--- DATA RECORDS Enclosed Below ---
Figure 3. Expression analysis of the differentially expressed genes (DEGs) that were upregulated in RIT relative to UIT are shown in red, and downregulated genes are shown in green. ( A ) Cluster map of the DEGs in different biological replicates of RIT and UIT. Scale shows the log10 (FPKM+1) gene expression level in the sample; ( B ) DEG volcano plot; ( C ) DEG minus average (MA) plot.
--- End of Enclosed DATA RECORDS ---
--- DATA RECORDS Enclosed Below ---
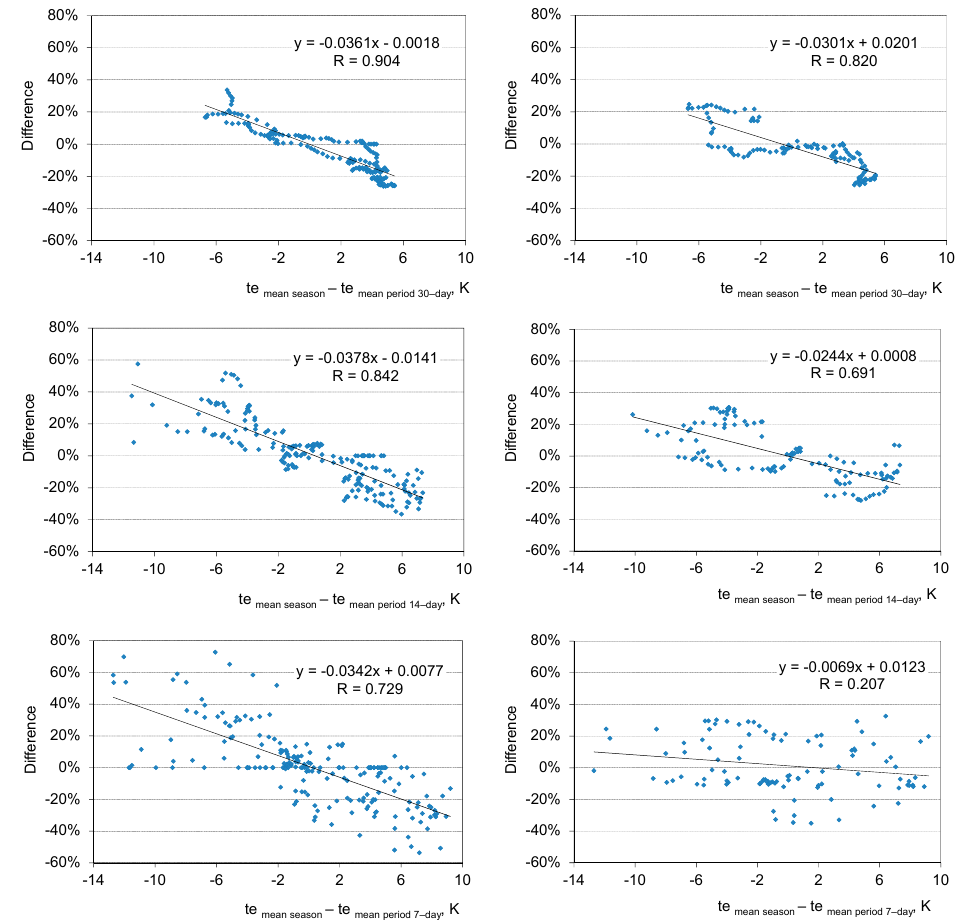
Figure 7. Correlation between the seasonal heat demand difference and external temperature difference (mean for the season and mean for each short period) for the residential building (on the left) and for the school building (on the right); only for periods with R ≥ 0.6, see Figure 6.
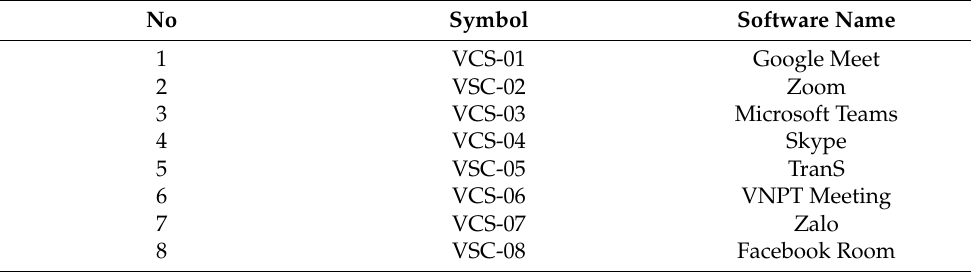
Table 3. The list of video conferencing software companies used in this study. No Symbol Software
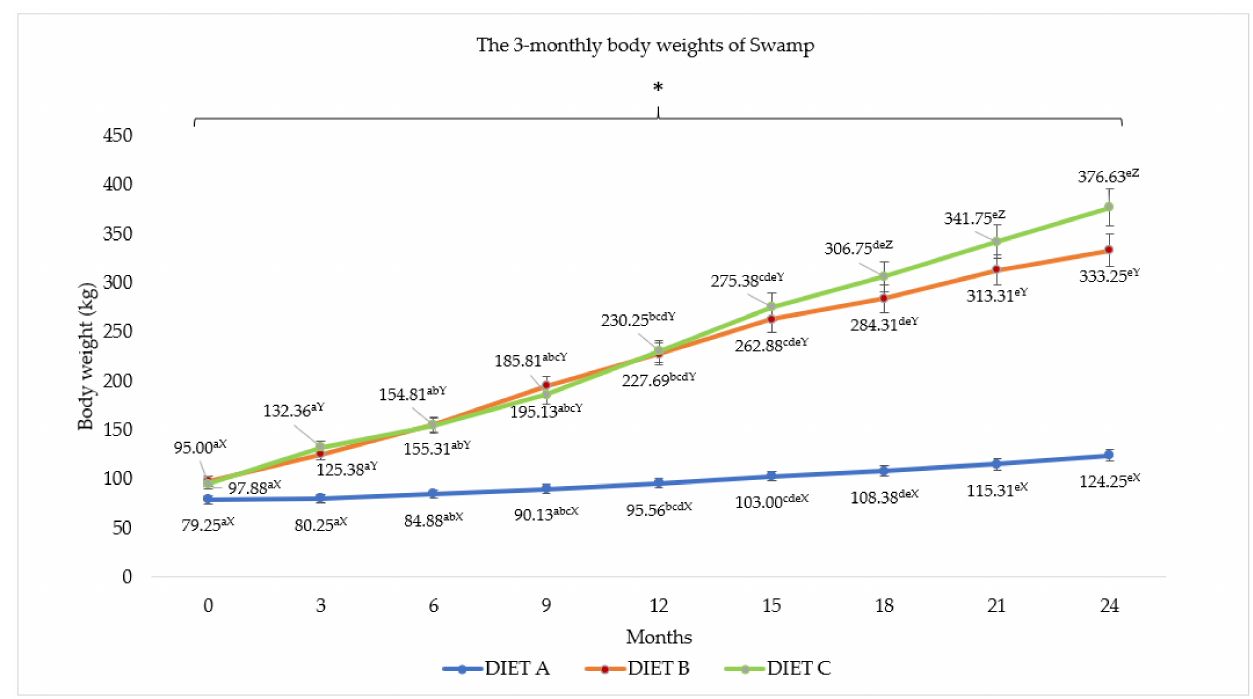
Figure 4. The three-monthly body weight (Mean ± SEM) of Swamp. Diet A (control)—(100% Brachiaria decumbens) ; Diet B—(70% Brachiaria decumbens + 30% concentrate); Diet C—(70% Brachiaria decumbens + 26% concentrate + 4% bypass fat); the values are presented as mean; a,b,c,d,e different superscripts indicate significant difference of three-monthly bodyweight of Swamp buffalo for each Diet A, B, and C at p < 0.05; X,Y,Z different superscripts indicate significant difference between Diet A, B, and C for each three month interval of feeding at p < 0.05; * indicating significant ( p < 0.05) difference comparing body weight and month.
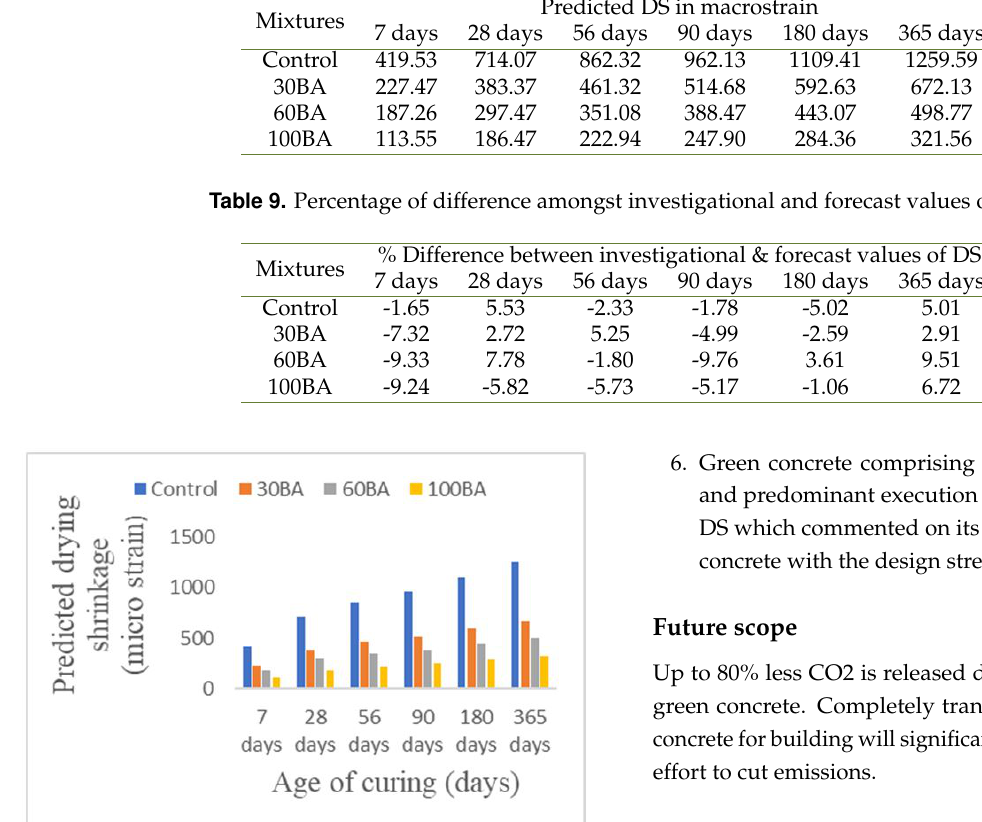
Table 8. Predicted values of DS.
--- End of Enclosed DATA RECORDS ---
WHAT THE TASK ASKS: Only one part of the listing is wanted: the lines from the one containing "Table 3. The" through the one containing "Table 8. Predicted values of DS.", both included. Please transcribe it exactly, leaving out the pictures.

OUTPUT OF THE EXERCISE:
Table 3. The list of video conferencing software companies used in this study. No Symbol Software
Figure 4. The three-monthly body weight (Mean ± SEM) of Swamp. Diet A (control)—(100% Brachiaria decumbens) ; Diet B—(70% Brachiaria decumbens + 30% concentrate); Diet C—(70% Brachiaria decumbens + 26% concentrate + 4% bypass fat); the values are presented as mean; a,b,c,d,e different superscripts indicate significant difference of three-monthly bodyweight of Swamp buffalo for each Diet A, B, and C at p < 0.05; X,Y,Z different superscripts indicate significant difference between Diet A, B, and C for each three month interval of feeding at p < 0.05; * indicating significant ( p < 0.05) difference comparing body weight and month.
Table 8. Predicted values of DS.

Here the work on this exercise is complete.